Award-winning actor and author, Nathan Bryon, has become the first ambassador for Puffin World of Stories. The programme is an award-winning partnership between Penguin Random House UK and the National Literacy Trust which aims to address the chronic lack of investment into primary school libraries. Research suggests that 44% of schools serving the UK’s most disadvantaged communities do not have a school library (Great School Libraries Survey, 2019).

Over the course of Nathan’s ambassadorship, he will promote the importance of reading for pleasure to participating schools via virtual content and in-school visits, as well as interactive resources based on his books. Bryon’s debut picture book collaboration with illustrator Dapo Adeola, Look Up!, recently won the Waterstones Children’s Book Prize. Both Look Up!, and his most recent book Clean Up! will be included in the donation of 300 books to every participating school. Nathan has chosen to focus on the importance of diversity and representation in children’s books as a key feature of his ambassadorship.

Primary school children reading books in their library

Transforming a school library into a hub of imagination and adventure

Now in its third year, to date Puffin World of Stories has reached over 56,000 pupils and donated 80,000 books to 225 schools across the UK in areas local to its offices and warehouses in London and Essex, as well as areas of low literacy across the UK including Nottingham, Tyne & Wear, Middlesbrough and Gateshead. The programme equips participating’ schools with the tools they need to develop their library or reading space as a hub of imagination and creativity, offering bespoke training and new books. The programme has been found to boost teachers’ knowledge of contemporary literature and reading for pleasure strategies, as well as increase use of the library among pupils.  
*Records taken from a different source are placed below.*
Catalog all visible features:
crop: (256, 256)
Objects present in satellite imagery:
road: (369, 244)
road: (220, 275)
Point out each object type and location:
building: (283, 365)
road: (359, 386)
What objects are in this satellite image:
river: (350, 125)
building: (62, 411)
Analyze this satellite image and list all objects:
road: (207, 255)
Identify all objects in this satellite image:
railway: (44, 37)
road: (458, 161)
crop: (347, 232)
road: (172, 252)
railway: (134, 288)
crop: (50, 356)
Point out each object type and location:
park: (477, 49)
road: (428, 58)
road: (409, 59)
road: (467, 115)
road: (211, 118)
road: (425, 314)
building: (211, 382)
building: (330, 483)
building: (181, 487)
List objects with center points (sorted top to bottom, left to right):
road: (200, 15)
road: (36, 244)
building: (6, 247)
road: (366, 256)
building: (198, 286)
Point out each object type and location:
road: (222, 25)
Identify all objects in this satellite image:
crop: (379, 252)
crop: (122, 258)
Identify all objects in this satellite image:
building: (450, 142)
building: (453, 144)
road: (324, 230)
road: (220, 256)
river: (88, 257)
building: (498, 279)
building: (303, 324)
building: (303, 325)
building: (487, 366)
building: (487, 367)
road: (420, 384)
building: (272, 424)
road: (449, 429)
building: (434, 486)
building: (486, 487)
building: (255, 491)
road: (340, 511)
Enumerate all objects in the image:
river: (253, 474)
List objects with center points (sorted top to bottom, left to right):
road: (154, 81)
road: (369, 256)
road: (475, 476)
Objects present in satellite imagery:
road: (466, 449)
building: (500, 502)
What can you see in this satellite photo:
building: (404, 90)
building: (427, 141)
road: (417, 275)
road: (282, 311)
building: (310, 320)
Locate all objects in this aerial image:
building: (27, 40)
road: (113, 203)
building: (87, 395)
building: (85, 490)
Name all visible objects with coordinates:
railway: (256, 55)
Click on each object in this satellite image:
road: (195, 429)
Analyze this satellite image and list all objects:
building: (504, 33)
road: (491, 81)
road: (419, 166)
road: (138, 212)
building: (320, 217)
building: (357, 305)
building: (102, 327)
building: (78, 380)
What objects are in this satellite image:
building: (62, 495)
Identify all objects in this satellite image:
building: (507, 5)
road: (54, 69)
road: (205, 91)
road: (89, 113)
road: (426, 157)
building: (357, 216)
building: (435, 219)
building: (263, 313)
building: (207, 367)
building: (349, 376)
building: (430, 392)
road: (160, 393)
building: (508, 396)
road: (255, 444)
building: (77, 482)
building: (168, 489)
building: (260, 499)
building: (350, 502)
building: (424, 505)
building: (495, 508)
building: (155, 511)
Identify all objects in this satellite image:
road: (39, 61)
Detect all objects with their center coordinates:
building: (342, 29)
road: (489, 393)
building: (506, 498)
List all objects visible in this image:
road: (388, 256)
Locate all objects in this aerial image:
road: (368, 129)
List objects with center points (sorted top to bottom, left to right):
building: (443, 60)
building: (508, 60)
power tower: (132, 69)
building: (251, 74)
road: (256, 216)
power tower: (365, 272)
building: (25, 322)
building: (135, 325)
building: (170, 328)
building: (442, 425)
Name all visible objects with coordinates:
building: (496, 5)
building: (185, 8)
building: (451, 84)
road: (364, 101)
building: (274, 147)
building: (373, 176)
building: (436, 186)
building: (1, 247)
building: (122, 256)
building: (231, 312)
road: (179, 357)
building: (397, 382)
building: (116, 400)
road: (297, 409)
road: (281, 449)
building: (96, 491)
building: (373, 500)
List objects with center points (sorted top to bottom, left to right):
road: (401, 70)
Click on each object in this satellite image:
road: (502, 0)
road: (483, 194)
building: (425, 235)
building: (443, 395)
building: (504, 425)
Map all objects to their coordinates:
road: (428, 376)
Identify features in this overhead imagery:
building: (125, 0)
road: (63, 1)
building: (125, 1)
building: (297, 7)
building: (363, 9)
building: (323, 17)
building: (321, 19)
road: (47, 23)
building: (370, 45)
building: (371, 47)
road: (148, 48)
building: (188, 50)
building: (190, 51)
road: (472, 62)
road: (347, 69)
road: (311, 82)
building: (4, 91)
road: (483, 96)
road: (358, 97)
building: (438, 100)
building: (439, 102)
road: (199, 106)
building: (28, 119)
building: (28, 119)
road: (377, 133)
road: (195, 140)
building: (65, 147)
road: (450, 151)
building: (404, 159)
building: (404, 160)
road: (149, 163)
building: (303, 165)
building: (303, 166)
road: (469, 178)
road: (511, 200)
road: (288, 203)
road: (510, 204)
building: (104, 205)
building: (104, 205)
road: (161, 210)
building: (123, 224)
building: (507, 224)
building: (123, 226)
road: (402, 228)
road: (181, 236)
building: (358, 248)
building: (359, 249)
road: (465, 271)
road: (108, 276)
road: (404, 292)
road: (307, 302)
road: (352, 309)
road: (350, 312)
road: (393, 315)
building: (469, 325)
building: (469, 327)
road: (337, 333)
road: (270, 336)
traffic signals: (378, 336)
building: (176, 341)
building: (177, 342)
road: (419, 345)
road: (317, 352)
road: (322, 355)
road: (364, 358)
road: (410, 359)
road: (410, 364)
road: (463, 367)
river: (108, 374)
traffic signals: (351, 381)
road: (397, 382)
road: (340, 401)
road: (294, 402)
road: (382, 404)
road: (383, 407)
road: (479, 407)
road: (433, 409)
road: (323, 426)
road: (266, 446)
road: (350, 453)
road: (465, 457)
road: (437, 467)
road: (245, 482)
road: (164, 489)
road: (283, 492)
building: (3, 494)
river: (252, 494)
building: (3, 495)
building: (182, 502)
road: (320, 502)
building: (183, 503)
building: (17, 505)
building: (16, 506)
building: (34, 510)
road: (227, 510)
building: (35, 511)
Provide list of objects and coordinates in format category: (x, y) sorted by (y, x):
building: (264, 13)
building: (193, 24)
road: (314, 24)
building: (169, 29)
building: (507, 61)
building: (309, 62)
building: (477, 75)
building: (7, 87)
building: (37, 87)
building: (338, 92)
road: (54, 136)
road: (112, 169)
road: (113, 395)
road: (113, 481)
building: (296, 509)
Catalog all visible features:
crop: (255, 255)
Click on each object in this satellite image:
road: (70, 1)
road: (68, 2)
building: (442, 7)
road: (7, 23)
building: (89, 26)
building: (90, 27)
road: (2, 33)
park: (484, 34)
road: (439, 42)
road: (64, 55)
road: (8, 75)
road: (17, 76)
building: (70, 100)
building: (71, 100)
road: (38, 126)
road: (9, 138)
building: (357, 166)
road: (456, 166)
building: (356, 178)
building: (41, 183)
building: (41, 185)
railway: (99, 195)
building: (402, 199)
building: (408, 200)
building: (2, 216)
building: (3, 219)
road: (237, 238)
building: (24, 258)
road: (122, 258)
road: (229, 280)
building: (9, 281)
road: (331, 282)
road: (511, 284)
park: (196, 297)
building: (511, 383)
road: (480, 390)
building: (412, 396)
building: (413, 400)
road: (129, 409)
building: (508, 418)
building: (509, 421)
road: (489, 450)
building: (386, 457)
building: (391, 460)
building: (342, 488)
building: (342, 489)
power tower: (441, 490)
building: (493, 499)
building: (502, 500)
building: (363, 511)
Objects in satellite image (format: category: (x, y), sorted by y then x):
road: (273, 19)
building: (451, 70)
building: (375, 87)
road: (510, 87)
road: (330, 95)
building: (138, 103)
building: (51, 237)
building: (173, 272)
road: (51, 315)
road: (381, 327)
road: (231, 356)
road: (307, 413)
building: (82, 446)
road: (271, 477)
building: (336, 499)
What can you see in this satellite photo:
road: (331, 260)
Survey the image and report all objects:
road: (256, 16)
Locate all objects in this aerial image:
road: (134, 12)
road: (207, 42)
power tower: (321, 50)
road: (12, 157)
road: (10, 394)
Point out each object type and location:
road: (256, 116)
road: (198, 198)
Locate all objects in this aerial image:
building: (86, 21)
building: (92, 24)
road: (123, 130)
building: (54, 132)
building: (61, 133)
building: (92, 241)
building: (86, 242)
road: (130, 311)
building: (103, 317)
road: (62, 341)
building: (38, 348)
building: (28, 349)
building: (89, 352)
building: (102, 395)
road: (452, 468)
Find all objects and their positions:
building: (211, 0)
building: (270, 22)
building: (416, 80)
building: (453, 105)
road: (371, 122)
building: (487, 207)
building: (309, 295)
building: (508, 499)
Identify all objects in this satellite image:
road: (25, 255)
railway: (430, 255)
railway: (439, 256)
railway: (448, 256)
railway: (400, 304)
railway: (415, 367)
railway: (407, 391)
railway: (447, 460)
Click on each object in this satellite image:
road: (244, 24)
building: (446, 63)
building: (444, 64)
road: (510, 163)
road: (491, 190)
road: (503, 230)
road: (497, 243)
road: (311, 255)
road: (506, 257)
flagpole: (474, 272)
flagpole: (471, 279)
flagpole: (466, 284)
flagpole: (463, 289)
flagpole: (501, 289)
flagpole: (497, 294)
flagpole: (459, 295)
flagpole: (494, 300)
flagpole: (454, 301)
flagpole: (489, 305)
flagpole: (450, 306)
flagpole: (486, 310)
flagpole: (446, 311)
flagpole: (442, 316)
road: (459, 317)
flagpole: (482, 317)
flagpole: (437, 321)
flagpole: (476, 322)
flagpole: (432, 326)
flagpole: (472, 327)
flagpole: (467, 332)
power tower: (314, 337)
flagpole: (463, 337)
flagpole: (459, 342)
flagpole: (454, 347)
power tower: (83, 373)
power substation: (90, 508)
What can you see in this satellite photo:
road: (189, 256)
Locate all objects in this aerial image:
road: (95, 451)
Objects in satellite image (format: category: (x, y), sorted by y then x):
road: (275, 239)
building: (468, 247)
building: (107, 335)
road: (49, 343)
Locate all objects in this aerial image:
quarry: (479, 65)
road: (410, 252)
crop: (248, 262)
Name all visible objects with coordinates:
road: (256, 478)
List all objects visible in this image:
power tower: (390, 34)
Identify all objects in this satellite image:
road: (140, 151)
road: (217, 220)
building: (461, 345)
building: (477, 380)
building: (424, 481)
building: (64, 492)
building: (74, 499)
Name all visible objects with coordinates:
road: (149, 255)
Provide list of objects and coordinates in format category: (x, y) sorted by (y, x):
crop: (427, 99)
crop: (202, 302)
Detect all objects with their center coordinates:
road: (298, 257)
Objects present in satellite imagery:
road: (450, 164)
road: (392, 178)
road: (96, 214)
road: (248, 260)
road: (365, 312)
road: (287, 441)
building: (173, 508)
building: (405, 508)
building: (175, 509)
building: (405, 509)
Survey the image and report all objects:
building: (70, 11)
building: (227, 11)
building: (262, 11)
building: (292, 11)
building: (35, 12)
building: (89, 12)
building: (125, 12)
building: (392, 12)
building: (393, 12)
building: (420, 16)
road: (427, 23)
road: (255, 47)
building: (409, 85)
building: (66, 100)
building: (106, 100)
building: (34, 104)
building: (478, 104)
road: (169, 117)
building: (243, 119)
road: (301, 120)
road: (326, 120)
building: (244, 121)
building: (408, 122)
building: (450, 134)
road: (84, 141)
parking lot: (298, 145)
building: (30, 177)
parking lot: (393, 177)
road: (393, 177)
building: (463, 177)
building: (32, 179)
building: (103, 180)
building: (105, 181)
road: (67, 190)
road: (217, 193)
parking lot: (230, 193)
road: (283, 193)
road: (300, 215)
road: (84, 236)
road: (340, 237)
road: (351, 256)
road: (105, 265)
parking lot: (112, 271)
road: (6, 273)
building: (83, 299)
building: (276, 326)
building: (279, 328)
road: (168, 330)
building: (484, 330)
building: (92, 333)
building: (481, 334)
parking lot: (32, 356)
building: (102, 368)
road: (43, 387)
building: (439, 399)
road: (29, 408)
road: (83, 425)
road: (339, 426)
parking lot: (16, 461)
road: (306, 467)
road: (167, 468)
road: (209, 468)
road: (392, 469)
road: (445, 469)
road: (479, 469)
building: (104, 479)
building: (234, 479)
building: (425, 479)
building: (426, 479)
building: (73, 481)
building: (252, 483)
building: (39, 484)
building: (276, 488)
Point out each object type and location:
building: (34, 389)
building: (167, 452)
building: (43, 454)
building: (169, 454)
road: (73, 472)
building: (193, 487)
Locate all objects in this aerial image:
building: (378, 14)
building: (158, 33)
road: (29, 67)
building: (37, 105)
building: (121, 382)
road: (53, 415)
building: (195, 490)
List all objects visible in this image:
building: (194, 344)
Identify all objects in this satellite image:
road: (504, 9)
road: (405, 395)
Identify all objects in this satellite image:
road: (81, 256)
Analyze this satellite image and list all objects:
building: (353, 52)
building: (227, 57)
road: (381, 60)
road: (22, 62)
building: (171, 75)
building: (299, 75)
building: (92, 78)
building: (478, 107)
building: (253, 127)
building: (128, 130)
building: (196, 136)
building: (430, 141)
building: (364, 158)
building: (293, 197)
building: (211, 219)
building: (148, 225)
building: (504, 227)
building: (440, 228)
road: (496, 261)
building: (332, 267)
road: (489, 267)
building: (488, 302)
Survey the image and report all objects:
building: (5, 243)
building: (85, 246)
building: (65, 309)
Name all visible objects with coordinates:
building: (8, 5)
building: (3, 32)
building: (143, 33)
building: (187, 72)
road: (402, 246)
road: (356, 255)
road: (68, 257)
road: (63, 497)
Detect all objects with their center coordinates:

The launch of Nathan's ambassadorship comes at a time when UK students are returning to the classroom after a prolonged period of disruption to their education. Research from the National Literacy Trust and Puffin, published in July 2020, found that the lack of access to books, with schools and libraries closed, negatively affected some children’s ability to read and their motivation to read for enjoyment. It also found that the gap in reading enjoyment between boys and girls widened five-fold from 2.3 percentage points at the beginning of 2020 to 11.5 percentage points during the first lockdown. Reading for pleasure has been shown to improve reading attainment. 

Nathan Bryon said: “As the inaugural ambassador, I’ve made it my mission to promote diversity in children’s books. Reading was a problem for me when I was growing up. I am dyslexic and I have always needed to read and write at my own pace. But I also found it difficult to connect with the stories we had at school because they didn’t reflect life as I knew it as.

"A book has the power to can change anyone, so they must be available to everyone – with young people from all backgrounds able to feel excited and inspired by the characters they read about.”